Por otra parte, el artículo deja la
impresión de que, por haber prohibido los toros, los catalanes quedan
exonerados del oprobio barbárico. Protesto, otra vez. Conozco buen
número de catalanes tan aficionados a la fiesta como yo y sin duda él
mismo recordará que, cuando se discutía la prohibición, en el
manifiesto en defensa de los toros que apareció en Barcelona, entre los
firmantes figuraba buen número de artistas e intelectuales catalanes
de primera línea, entre ellos Félix de Azúa y Pere Gimferrer.
Sánchez Ferlosio vapulea a Fernando
Savater por “la poética nebulosidad de acento vaporosamente
zambraniano” de su ensayo sobre la muerte y la tauromaquia, y
ridiculiza a Ortega y Gasset por ese “excelso ortegajo” que, en su
opinión, fue afirmar que no se puede comprender la historia de España
sin tener en cuenta la historia de las corridas. Ambas recusaciones son
innecesariamente hirientes e injustas. Savater y Ortega han escrito
ensayos que ayudan a entender la complejidad de la fiesta, su entraña
sociológica, su reverberación tradicional y mítica, sus raíces
psicológicas y su valencia artística. ¿Qué hay de ridículo en utilizar
la perspectiva taurina para estudiar, por ejemplo, la filiación que
enlaza a España con la mitología de Creta y Grecia y llega, pasando por
Goya, hasta Picasso y García Lorca, en la que destaca como
protagonista la noble estampa del toro de lidia?

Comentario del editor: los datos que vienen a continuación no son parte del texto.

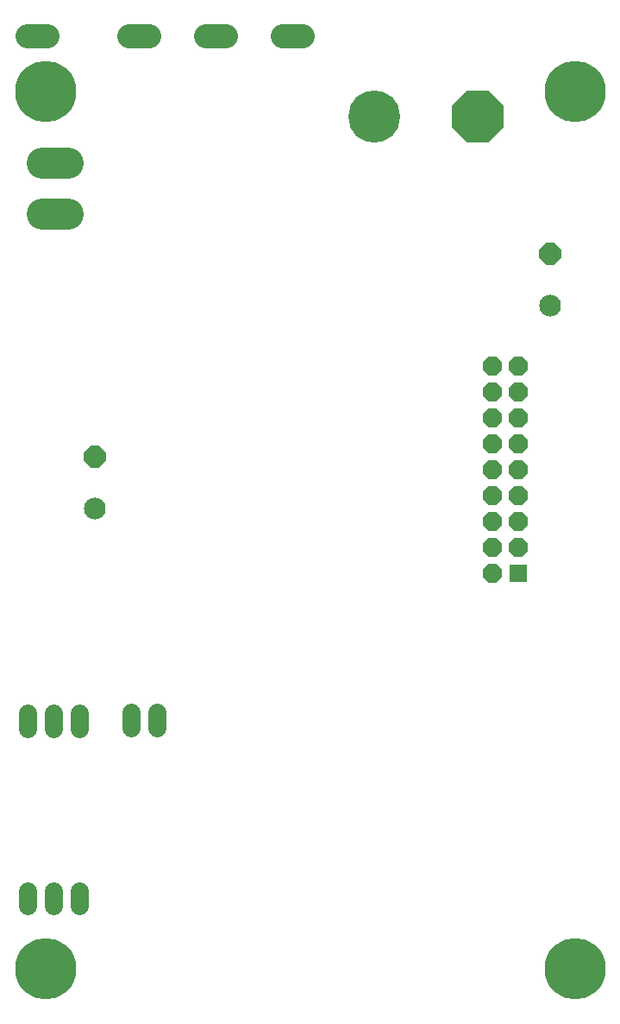
<source format=gbs>
G75*
G70*
%OFA0B0*%
%FSLAX24Y24*%
%IPPOS*%
%LPD*%
%AMOC8*
5,1,8,0,0,1.08239X$1,22.5*
%
%ADD10C,0.1200*%
%ADD11C,0.0921*%
%ADD12C,0.0840*%
%ADD13OC8,0.0840*%
%ADD14R,0.0712X0.0712*%
%ADD15OC8,0.0712*%
%ADD16C,0.0712*%
%ADD17C,0.2010*%
%ADD18OC8,0.2010*%
%ADD19C,0.2365*%
D10*
X007738Y033584D02*
X008738Y033584D01*
X008738Y035553D02*
X007738Y035553D01*
D11*
X007931Y040480D02*
X007164Y040480D01*
X011101Y040480D02*
X011868Y040480D01*
X014053Y040480D02*
X014821Y040480D01*
X017006Y040480D02*
X017774Y040480D01*
D12*
X027368Y030056D03*
X009743Y022231D03*
D13*
X009743Y024231D03*
X027368Y032056D03*
D14*
X026118Y019731D03*
D15*
X026118Y020731D03*
X026118Y021731D03*
X026118Y022731D03*
X026118Y023731D03*
X026118Y024731D03*
X026118Y025731D03*
X026118Y026731D03*
X026118Y027731D03*
X025118Y027731D03*
X025118Y026731D03*
X025118Y025731D03*
X025118Y024731D03*
X025118Y023731D03*
X025118Y022731D03*
X025118Y021731D03*
X025118Y020731D03*
X025118Y019731D03*
D16*
X007168Y007478D02*
X007168Y006885D01*
X008168Y006885D02*
X008168Y007478D01*
X009168Y007478D02*
X009168Y006885D01*
X009168Y013735D02*
X009168Y014328D01*
X008168Y014328D02*
X008168Y013735D01*
X007168Y013735D02*
X007168Y014328D01*
X011168Y014353D02*
X011168Y013760D01*
X012168Y013760D02*
X012168Y014353D01*
D17*
X020568Y037356D03*
D18*
X024568Y037356D03*
D19*
X028315Y038315D03*
X007843Y038315D03*
X007843Y004456D03*
X028315Y004456D03*
M02*

</source>
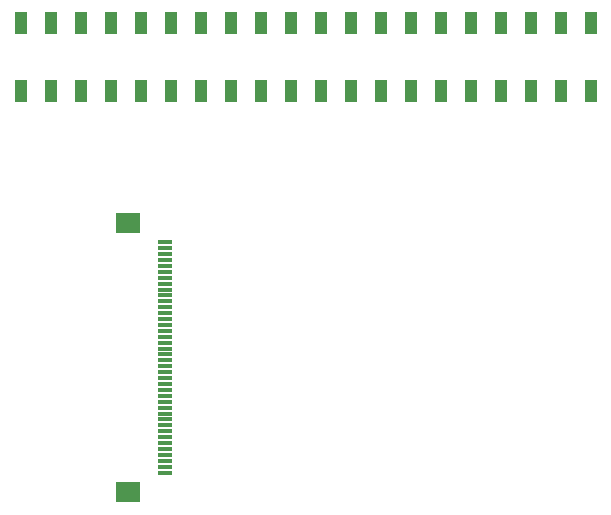
<source format=gbp>
G75*
%MOIN*%
%OFA0B0*%
%FSLAX25Y25*%
%IPPOS*%
%LPD*%
%AMOC8*
5,1,8,0,0,1.08239X$1,22.5*
%
%ADD10R,0.04016X0.07362*%
%ADD11R,0.04724X0.01181*%
%ADD12R,0.07874X0.07087*%
D10*
X0071885Y0243524D03*
X0081885Y0243524D03*
X0091885Y0243524D03*
X0101885Y0243524D03*
X0111885Y0243524D03*
X0121885Y0243524D03*
X0131885Y0243524D03*
X0141885Y0243524D03*
X0151885Y0243524D03*
X0161885Y0243524D03*
X0171885Y0243524D03*
X0181885Y0243524D03*
X0191885Y0243524D03*
X0201885Y0243524D03*
X0211885Y0243524D03*
X0221885Y0243524D03*
X0231885Y0243524D03*
X0241885Y0243524D03*
X0251885Y0243524D03*
X0261885Y0243524D03*
X0261885Y0266083D03*
X0251885Y0266083D03*
X0241885Y0266083D03*
X0231885Y0266083D03*
X0221885Y0266083D03*
X0211885Y0266083D03*
X0201885Y0266083D03*
X0191885Y0266083D03*
X0181885Y0266083D03*
X0171885Y0266083D03*
X0161885Y0266083D03*
X0151885Y0266083D03*
X0141885Y0266083D03*
X0131885Y0266083D03*
X0121885Y0266083D03*
X0111885Y0266083D03*
X0101885Y0266083D03*
X0091885Y0266083D03*
X0081885Y0266083D03*
X0071885Y0266083D03*
D11*
X0120035Y0192992D03*
X0120035Y0191024D03*
X0120035Y0189055D03*
X0120035Y0187087D03*
X0120035Y0185118D03*
X0120035Y0183150D03*
X0120035Y0181181D03*
X0120035Y0179213D03*
X0120035Y0177244D03*
X0120035Y0175276D03*
X0120035Y0173307D03*
X0120035Y0171339D03*
X0120035Y0169370D03*
X0120035Y0167402D03*
X0120035Y0165433D03*
X0120035Y0163465D03*
X0120035Y0161496D03*
X0120035Y0159528D03*
X0120035Y0157559D03*
X0120035Y0155591D03*
X0120035Y0153622D03*
X0120035Y0151654D03*
X0120035Y0149685D03*
X0120035Y0147717D03*
X0120035Y0145748D03*
X0120035Y0143780D03*
X0120035Y0141811D03*
X0120035Y0139843D03*
X0120035Y0137874D03*
X0120035Y0135906D03*
X0120035Y0133937D03*
X0120035Y0131969D03*
X0120035Y0130000D03*
X0120035Y0128031D03*
X0120035Y0126063D03*
X0120035Y0124094D03*
X0120035Y0122126D03*
X0120035Y0120157D03*
X0120035Y0118189D03*
X0120035Y0116220D03*
D12*
X0107633Y0109724D03*
X0107633Y0199488D03*
M02*

</source>
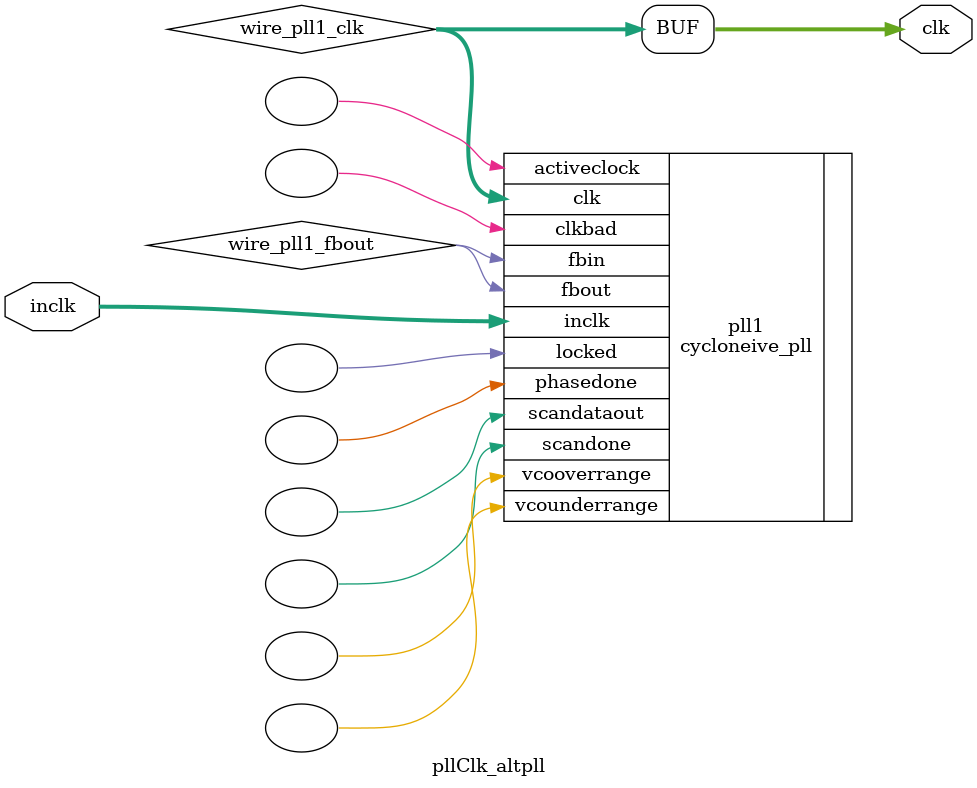
<source format=v>






//synthesis_resources = cycloneive_pll 1 
//synopsys translate_off
`timescale 1 ps / 1 ps
//synopsys translate_on
module  pllClk_altpll
	( 
	clk,
	inclk) /* synthesis synthesis_clearbox=1 */;
	output   [4:0]  clk;
	input   [1:0]  inclk;
`ifndef ALTERA_RESERVED_QIS
// synopsys translate_off
`endif
	tri0   [1:0]  inclk;
`ifndef ALTERA_RESERVED_QIS
// synopsys translate_on
`endif

	wire  [4:0]   wire_pll1_clk;
	wire  wire_pll1_fbout;

	cycloneive_pll   pll1
	( 
	.activeclock(),
	.clk(wire_pll1_clk),
	.clkbad(),
	.fbin(wire_pll1_fbout),
	.fbout(wire_pll1_fbout),
	.inclk(inclk),
	.locked(),
	.phasedone(),
	.scandataout(),
	.scandone(),
	.vcooverrange(),
	.vcounderrange()
	`ifndef FORMAL_VERIFICATION
	// synopsys translate_off
	`endif
	,
	.areset(1'b0),
	.clkswitch(1'b0),
	.configupdate(1'b0),
	.pfdena(1'b1),
	.phasecounterselect({3{1'b0}}),
	.phasestep(1'b0),
	.phaseupdown(1'b0),
	.scanclk(1'b0),
	.scanclkena(1'b1),
	.scandata(1'b0)
	`ifndef FORMAL_VERIFICATION
	// synopsys translate_on
	`endif
	);
	defparam
		pll1.bandwidth_type = "auto",
		pll1.clk0_divide_by = 25,
		pll1.clk0_duty_cycle = 50,
		pll1.clk0_multiply_by = 1,
		pll1.clk0_phase_shift = "0",
		pll1.clk1_divide_by = 25,
		pll1.clk1_duty_cycle = 50,
		pll1.clk1_multiply_by = 1,
		pll1.clk1_phase_shift = "250000",
		pll1.clk2_divide_by = 50,
		pll1.clk2_duty_cycle = 50,
		pll1.clk2_multiply_by = 1,
		pll1.clk2_phase_shift = "0",
		pll1.clk3_divide_by = 50,
		pll1.clk3_duty_cycle = 50,
		pll1.clk3_multiply_by = 1,
		pll1.clk3_phase_shift = "500000",
		pll1.compensate_clock = "clk0",
		pll1.inclk0_input_frequency = 20000,
		pll1.operation_mode = "normal",
		pll1.pll_type = "auto",
		pll1.lpm_type = "cycloneive_pll";
	assign
		clk = {wire_pll1_clk[4:0]};
endmodule //pllClk_altpll
//VALID FILE

</source>
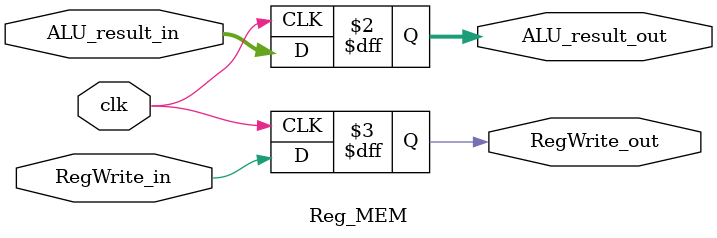
<source format=v>
module Reg_MEM(clk, ALU_result_in, ALU_result_out,
        RegWrite_in, RegWrite_out);
    input clk;
    input [31:0] ALU_result_in;
    output reg [31:0] ALU_result_out;
    input RegWrite_in;
    output reg RegWrite_out;
    always @(posedge clk) begin
        ALU_result_out = ALU_result_in;
        RegWrite_out = RegWrite_in;
    end


    
endmodule
</source>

Pero, tal vez, para entender cabalmente
estos ensayos hay que amar los toros y no odiarlos, pues el odio
obnubila la razón y estraga la sensibilidad. Los aficionados amamos
profundamente a los toros bravos y no queremos que se evaporen de la
faz de la tierra, que es lo que ocurriría fatalmente si las corridas
desaparecieran. Pero no ocurrirá, no todavía por lo menos, no mientras
haya corridas que, como esa semiclandestina de Marbella de la tarde del
5 de agosto, nos hagan vibrar de emoción y gratitud ante un
espectáculo de tanta perfección, y nos den tanta voluntad y razones
para seguir defendiéndolas contra la prohibición, la última ofensiva
autoritaria, disfrazada, como es habitual, de progresismo.